Why do both of these things have to occur? They both have to occur because one is a recurrent cost that fundamentally is about improving frequency and improving the delivery of public transit services to the community. It is not about infrastructure costs. The overwhelming and ongoing demand that our budget will face if we are to improve public transport services in our city is a recurrent cost. It is about paying for more routes. It is about paying for more drivers. It is about paying for greater frequency of services. It is not about an infrastructure investment. It is about a service delivery cost to the community.

The concern I have in this debate is that the Greens are always fixated on a technological solution. And the technological solution will not deliver, on its own, what we need when it comes to public transport. What we need to deliver is greater frequency, greater reliability, greater network opportunities. These are the things that will make public transit work in this city, not the assertion that we choose a particular technology. And unfortunately that is the approach we get from the Greens.

We have also heard the criticism from the Greens that the government’s assertions about the viability and appropriateness of this project are based on some false assumptions. They are wrong. They are wrong to assert that. This project has been assessed multiple times in terms of its economic benefit, in terms of its contribution to the national freight task. It has been assessed in detail not just by the ACT government but by Infrastructure Australia, who has ranked it as one of its top priority projects.

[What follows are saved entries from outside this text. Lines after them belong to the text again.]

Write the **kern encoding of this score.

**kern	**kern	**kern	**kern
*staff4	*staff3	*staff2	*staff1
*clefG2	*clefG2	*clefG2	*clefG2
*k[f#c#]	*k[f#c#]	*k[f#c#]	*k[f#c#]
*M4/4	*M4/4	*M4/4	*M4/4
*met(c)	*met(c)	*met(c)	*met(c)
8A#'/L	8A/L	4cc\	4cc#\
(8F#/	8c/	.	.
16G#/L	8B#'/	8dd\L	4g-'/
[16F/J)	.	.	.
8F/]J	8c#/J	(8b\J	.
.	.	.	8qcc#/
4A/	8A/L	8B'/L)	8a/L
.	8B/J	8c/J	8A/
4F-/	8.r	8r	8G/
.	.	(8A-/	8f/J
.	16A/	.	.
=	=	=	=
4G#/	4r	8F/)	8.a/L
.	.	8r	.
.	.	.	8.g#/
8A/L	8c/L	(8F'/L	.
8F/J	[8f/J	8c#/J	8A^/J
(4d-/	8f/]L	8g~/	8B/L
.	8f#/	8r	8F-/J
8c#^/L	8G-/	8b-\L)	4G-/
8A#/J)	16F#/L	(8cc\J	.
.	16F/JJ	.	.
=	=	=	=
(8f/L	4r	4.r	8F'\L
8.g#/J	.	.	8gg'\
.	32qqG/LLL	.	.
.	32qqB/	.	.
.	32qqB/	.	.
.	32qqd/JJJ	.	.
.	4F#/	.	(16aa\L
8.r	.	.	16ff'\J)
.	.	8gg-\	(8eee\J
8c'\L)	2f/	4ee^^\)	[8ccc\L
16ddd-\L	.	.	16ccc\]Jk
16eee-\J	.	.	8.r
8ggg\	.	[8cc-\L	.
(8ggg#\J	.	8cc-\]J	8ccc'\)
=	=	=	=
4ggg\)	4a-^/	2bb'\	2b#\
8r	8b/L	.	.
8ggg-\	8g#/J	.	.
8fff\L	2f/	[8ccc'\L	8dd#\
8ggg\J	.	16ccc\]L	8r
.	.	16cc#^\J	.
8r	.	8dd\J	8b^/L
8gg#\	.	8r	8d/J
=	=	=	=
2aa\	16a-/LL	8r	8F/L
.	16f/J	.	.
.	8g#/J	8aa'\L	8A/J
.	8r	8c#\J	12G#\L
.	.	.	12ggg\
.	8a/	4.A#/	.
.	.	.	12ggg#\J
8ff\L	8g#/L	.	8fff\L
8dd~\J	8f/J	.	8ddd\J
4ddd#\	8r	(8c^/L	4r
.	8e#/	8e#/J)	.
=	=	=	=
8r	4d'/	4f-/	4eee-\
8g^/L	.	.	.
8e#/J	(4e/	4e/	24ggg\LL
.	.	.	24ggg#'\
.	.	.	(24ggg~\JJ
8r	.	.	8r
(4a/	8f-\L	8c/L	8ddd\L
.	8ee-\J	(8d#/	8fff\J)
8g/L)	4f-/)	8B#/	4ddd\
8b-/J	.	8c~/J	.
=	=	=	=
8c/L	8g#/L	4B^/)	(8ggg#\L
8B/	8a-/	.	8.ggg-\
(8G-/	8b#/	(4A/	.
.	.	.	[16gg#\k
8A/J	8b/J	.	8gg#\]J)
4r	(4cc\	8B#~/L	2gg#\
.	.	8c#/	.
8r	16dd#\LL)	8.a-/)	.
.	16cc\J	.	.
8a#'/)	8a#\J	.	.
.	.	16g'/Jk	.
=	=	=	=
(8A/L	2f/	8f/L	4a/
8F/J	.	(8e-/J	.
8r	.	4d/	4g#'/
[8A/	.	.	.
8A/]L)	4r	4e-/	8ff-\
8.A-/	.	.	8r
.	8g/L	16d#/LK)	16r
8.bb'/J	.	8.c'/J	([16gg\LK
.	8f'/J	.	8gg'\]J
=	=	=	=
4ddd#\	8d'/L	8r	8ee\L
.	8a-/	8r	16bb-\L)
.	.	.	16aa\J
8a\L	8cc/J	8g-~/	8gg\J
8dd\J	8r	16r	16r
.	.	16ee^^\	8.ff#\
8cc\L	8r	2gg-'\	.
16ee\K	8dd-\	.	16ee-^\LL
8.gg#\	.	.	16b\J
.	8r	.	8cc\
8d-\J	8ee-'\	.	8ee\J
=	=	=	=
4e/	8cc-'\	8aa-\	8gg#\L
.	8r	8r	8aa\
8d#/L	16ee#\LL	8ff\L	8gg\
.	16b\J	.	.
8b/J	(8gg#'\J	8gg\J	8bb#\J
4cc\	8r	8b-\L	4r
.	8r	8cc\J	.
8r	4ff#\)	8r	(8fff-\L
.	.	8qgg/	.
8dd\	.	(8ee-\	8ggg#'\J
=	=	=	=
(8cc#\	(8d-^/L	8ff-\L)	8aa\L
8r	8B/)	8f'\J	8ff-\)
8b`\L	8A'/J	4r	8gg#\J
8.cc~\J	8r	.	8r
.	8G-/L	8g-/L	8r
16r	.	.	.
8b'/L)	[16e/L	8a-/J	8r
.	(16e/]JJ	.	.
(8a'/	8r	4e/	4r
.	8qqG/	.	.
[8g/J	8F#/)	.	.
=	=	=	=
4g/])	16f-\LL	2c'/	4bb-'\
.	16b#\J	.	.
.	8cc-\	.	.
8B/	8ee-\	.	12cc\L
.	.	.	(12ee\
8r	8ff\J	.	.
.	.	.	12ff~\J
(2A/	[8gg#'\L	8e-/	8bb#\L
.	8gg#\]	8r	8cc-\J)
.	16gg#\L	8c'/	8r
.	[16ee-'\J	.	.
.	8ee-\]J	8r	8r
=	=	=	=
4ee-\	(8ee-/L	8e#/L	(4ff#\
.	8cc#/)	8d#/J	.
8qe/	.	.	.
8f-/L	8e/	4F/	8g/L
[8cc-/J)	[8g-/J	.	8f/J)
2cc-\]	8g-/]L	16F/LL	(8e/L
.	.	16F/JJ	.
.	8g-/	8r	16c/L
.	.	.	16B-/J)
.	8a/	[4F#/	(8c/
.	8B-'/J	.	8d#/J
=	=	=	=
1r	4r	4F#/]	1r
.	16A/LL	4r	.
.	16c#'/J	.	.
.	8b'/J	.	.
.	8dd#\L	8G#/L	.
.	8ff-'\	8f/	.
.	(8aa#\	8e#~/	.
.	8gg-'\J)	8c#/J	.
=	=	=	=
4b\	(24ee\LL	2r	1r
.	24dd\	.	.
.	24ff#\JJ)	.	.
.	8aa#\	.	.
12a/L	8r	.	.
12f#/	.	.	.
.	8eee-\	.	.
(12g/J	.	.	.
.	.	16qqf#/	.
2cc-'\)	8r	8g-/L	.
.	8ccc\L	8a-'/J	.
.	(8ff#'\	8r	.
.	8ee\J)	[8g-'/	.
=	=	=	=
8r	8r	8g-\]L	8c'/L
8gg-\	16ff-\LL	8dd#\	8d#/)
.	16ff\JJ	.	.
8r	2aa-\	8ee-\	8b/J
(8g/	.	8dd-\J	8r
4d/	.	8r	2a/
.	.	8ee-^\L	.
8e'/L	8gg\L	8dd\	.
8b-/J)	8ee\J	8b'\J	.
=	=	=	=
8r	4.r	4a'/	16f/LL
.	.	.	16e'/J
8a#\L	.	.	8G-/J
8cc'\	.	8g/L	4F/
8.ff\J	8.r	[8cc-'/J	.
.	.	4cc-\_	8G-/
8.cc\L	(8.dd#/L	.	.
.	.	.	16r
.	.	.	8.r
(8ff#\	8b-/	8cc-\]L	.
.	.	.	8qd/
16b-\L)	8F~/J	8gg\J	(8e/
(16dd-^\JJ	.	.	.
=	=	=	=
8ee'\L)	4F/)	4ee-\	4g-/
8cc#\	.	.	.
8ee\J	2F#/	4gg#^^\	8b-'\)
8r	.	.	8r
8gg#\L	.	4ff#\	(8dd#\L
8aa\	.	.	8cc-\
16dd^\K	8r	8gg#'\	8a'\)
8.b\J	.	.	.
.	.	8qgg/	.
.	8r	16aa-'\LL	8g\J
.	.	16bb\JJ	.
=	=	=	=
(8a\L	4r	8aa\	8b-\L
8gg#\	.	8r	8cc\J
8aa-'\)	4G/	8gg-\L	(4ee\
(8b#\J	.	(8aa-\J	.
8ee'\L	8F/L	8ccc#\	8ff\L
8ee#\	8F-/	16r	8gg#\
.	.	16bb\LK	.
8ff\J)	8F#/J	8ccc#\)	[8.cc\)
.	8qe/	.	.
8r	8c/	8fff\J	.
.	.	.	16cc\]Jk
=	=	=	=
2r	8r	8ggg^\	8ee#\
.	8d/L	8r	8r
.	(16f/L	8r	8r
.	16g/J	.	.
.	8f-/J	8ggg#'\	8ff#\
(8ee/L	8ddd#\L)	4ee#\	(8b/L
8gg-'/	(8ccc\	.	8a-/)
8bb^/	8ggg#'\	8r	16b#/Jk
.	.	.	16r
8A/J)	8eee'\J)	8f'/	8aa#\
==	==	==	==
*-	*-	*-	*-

The federal government is not going to say that in principle this project warrants federal funding unless it meets the very strict criteria that are imposed in relation to the assessment of national infrastructure projects. The same criteria they have used to tick off projects such as the Gold Coast light rail project are being applied to this project.

If the federal government is getting it right when it comes to infrastructure funding for the light rail project on the Gold Coast, using these criteria, the same criteria that they have used to say this project also stacks up in terms of its economic benefit and its social benefit, you cannot have it both ways. You cannot argue that some decisions using those criteria are right and other decisions using those criteria are wrong.

The fact is this project stacks up. It stacks up. And why does it stack up? It stacks up because overwhelmingly it is about connecting freight links. It is about upgrading a key link between major highways that service south-eastern Australia, the Federal Highway through to the Monaro Highway. It is about the increasingly important role that the Canberra airport will play in terms of delivery of freight to the city and the region and the fact that industrial uses on the eastern side of the city continue to grow. We heard no mention from the Greens of issues such as the fact that there is significant growth in our own industrial estates.